Because my Dad is a talented mechanic, he bought used and often broken down machinery which he then fixed up. Sometimes it did seem that we spent more time fixing than using. But the life of any farmer is not for the faint of heart. Any romantic notion of daintily gathering eggs is quickly squashed when a tractor gets stuck in the Minnesota spring mud and you’ve tried to rock back and forth to get the tractor out only to sink deeper into the ruts. Then you have to unhook the piece of machinery you’re using and you slip and fall down in the mud and your hands are covered in mud because the hitch is down in the mud. And still you’re stuck. So you have to walk home through that mud as it sticks to your boots which get heavier and heavier and it’s starting to rain. That’s farming.
There were many, many times I hated that farm. I wanted to be doing what other kids at school did in the summer. I wanted to go to summer school and work on art projects or build something or just play. I wanted to not have to work. I wanted to sit around and read. And yet. And yet here in my middle ages, I tell people that I grew up on the farm when that is only partially true. And the stories I tell are the stories from the farm. I remember school of course but I actually have very few recollections of the city outside of school.

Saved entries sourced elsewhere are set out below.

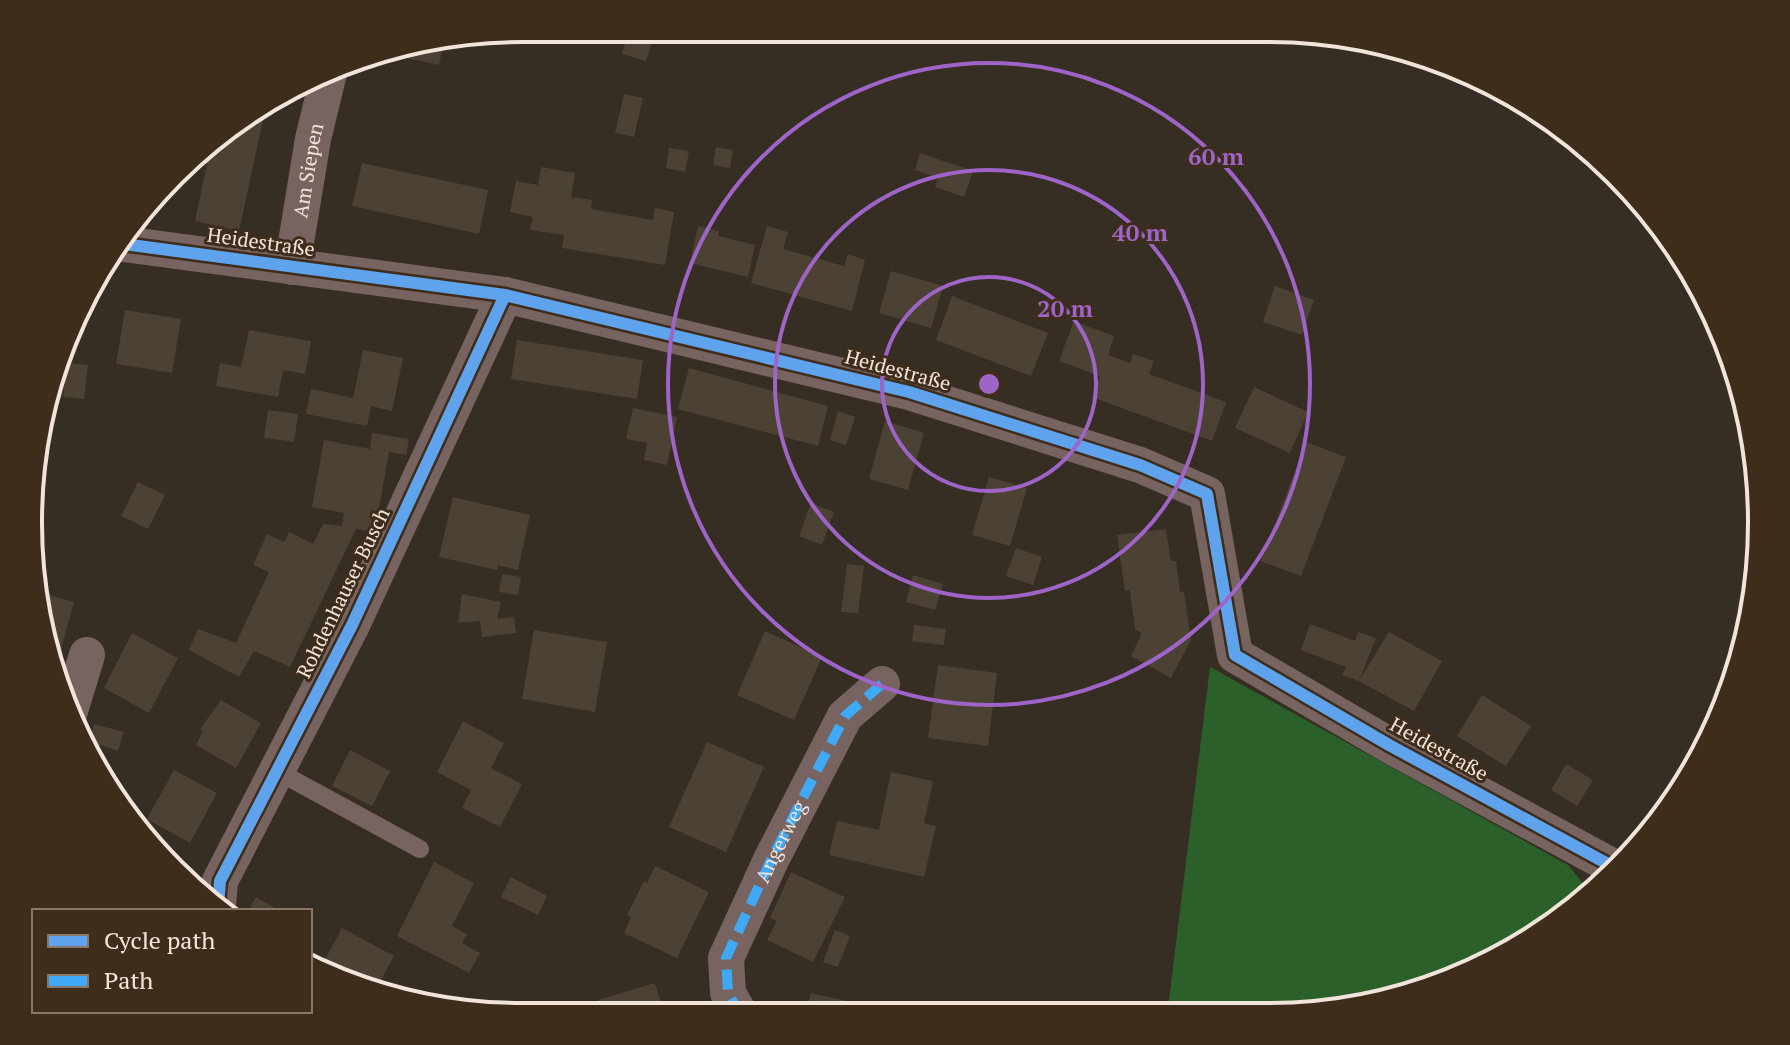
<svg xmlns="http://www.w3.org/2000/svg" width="1790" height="1045" font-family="'PT Serif',serif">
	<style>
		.green { fill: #2c602b }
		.building { fill: #4c4234 }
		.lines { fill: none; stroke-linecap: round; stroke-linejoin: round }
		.service { stroke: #77635f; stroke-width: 18 }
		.minor { stroke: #77635f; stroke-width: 36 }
		.quiet { stroke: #3fa9f5; stroke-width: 10; stroke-dasharray: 20 10; stroke-linecap: butt }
		.cycleway-casing { stroke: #3e2d1b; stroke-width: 17 }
		.cycleway { stroke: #60a3ed; stroke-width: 12 }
		.ring { fill: none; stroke: #9e64c7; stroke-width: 4 }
		.labels { text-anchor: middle; stroke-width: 6; stroke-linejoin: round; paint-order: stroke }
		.street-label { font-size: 20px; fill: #f1e5db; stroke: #3e2d1b }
		.rim { fill: none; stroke: #f1e5db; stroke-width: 4 }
		.centre { fill: #9e64c7; stroke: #3e2d1b; stroke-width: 4 }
		.ring-label { font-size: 24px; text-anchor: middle; font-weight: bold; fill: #9e64c7; stroke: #3e2d1b; stroke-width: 6; stroke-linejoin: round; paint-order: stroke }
	</style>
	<rect width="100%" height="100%" fill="#362d23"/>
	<polygon class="green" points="1210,667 1568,865 1591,893 1515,951 1426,991 1300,1016 1167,1016"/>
	<g class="building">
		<polygon points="522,28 545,28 542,42 512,36 513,30"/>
		<polygon points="630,28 656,30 646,61 622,54"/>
		<polygon points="444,41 439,65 401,57 403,48"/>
		<polygon points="624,94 643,98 634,137 615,133"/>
		<polygon points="266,106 239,231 195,221 212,140 222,130"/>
		<polygon points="716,147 733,150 730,168 713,165"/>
		<polygon points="669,148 689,151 685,172 666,168"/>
		<polygon points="920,153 973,171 964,197 935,187 938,178 915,170"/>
		<polygon points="362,163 488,190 479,234 352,206"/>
		<polygon points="541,167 575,173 571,197 592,200 591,209 653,220 655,208 674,212 665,265 562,248 564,235 530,230 533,217 510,212 516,181 538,185"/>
		<polygon points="698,226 719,231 718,236 755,245 748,277 690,263"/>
		<polygon points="767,226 788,232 783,249 844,266 848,254 865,260 852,311 751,283"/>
		<polygon points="891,271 943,286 931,328 879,313"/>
		<polygon points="1275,286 1314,300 1302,335 1263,322"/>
		<polygon points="952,296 1048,333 1031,376 936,340"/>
		<polygon points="125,310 181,319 172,373 116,364"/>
		<polygon points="1074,321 1114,336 1108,355 1130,363 1133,354 1154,361 1149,374 1226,402 1212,441 1092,397 1100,376 1059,361"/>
		<polygon points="249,330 311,341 305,374 283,370 278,397 216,386 220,363 241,367"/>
		<polygon points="517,340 643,360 637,399 511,379"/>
		<polygon points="70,341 67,363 88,365 84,399 63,397 67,363 60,362"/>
		<polygon points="363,350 403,358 392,411 371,406 367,426 306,414 311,389 353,398"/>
		<polygon points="689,368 828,406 818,446 678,409"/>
		<polygon points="1254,387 1308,412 1290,453 1235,428"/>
		<polygon points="633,408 677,417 667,465 644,460 647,443 626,439"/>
		<polygon points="268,410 298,414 294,442 264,438"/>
		<polygon points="838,411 855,417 846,445 830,440"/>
		<polygon points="885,421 924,433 908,490 869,479"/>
		<polygon points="372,433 409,439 406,455 389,452 377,519 382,520 380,533 356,529 290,667 254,651 239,677 189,650 198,629 236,643 269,572 253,565 267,534 284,542 289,532 313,544 323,524 342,526 344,513 312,507 324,440 370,449"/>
		<polygon points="1306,442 1346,457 1301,576 1261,561"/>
		<polygon points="989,477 1027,488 1010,546 972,535"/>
		<polygon points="138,482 165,495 148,529 121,516"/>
		<polygon points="453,497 530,515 518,570 498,565 497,570 439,557"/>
		<polygon points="811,503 834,512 822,545 799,536"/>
		<polygon points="1166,529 1171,561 1176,561 1180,592 1184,592 1191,640 1171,678 1131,656 1142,633 1135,630 1130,590 1125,591 1117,535"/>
		<polygon points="1016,548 1042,557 1033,585 1006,576"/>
		<polygon points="847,564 864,566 858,613 841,612"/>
		<polygon points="502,574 521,577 518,595 499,592"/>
		<polygon points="913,575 943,584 935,610 906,602"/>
		<polygon points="37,592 74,602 58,660 50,658"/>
		<polygon points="462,594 501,602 497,619 514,617 516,633 482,637 480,621 458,623"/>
		<polygon points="1310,624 1355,641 1358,632 1376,638 1359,681 1389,632 1442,661 1414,711 1359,681 1342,675 1346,667 1301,650"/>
		<polygon points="914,625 946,629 944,645 912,641"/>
		<polygon points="534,630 607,642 595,712 522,699"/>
		<polygon points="765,631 822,657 794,720 737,695"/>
		<polygon points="132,633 178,658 149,713 104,688"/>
		<polygon points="938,665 997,673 988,746 928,738"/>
		<polygon points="1482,695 1531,726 1506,766 1457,736"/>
		<polygon points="221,700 261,723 236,768 196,745 203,731 200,729"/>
		<polygon points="463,721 504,743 491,768 522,784 500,827 462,808 471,790 437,772"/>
		<polygon points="94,724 124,732 118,751 89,741"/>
		<polygon points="707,742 764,767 726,852 669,827"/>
		<polygon points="350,750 390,771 372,806 332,786"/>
		<polygon points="1566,764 1593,780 1577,806 1551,790"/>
		<polygon points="174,770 217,793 190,843 147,819"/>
		<polygon points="891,772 933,781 924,823 936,826 924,877 829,855 837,821 879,830"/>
		<polygon points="434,862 474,883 452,926 467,934 462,943 480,953 469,973 397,936"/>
		<polygon points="655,866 709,892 677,958 624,933 631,917 627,915 644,881 647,883"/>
		<polygon points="791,872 845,897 813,962 767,940 777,921 770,918"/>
		<polygon points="511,877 547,896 538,915 501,897"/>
		<polygon points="256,897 280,911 248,911"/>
		<polygon points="342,928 394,956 374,993 364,991 320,969"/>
		<polygon points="835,930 850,936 838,967 823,962"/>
		<polygon points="655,983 665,1016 603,1016 598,1000"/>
		<polygon points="811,993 870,1006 867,1016 805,1016"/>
		<polygon points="480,999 513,1016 473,1013"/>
	</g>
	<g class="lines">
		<polyline class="service" points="277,771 420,849"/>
		<g class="minor">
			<polyline points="116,243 505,295 909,392 1140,465 1207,494 1235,655 1389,745 1619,870"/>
			<path id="s1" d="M 292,267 L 313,139 L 329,73"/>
			<polyline points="70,711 87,655"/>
			<polyline points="218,906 220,881 352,625 505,295"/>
			<path id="s2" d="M 741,1016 L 728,993 L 726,958 L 771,860 L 845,716 L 882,684"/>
		</g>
		<polyline class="quiet" points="741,1016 728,993 726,958 771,860 845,716 882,684"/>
		<defs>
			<g id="cycleway">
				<polyline points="116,243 505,295 909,392 1140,465 1207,494 1235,655 1389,745 1619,870"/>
				<polyline points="218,906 220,881 352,625 505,295"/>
			</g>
		</defs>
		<use href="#cycleway" class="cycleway-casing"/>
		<use href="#cycleway" class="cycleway"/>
	</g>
	<g class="ring">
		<circle cx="989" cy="384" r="107"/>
		<circle cx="989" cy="384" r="214"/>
		<circle cx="989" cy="384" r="321"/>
	</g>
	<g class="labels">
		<g class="street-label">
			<text dy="7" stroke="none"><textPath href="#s1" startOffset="98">Am Siepen</textPath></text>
			<text transform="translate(261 242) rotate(8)" y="7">Heidestraße</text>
			<text transform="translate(898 370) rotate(15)" y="7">Heidestraße</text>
			<text transform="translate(343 593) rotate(-64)" y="7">Rohdenhauser Busch</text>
			<text transform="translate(1439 749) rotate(29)" y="7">Heidestraße</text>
			<text dy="7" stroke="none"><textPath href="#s2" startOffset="190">Angerweg</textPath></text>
		</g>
	</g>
	<path d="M0 0H1790V1045H0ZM522 42H1268A480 480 0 0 1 1748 522V523A480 480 0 0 1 1268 1003H522A480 480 0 0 1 42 523V522A480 480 0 0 1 522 42Z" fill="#3e2d1b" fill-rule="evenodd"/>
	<path class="rim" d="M522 42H1268A480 480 0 0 1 1748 522V523A480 480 0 0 1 1268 1003H522A480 480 0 0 1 42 523V522A480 480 0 0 1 522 42Z"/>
	<circle cx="989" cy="384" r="12" class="centre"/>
	<g class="ring-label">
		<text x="1216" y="165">60 m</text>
		<text x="1140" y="241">40 m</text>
		<text x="1065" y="317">20 m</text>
	</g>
	<rect x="32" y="909" width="280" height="104" fill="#3e2d1b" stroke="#867768" stroke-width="2"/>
	<rect x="48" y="935" width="40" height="12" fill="#60a3ed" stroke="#867768" stroke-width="2"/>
	<text x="104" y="949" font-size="24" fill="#f1e5db">Cycle path</text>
	<rect x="48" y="975" width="40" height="12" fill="#3fa9f5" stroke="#867768" stroke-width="2"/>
	<text x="104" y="989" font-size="24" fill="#f1e5db">Path</text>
</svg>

My memories are of working the fields, singing to the horses, baling hay and harvesting the soybeans or oats. There are vivid images of my sister and I pulling mustard and thistle from the oats field. We had lots and lots of big elm and cottonwood on the farmstead itself. But we often had dinner – which is at noon on the farm by the way – under this big basswood tree right near the house. These are memories of a whole family working together in both strife and harmony. All of these are rich and rare memories that made me who I am today. The varied and ever changing life of the farm was hard and hard work. But I wouldn’t change it now for anything. The uniqueness of that life is maybe more striking today since I’m a ‘big city boy’ now but it is a story of a lifestyle that really is mostly gone. And I feel lucky to have been so close to the earth, the seasons, that cycle of life and the hard work that becomes the life of a farmer.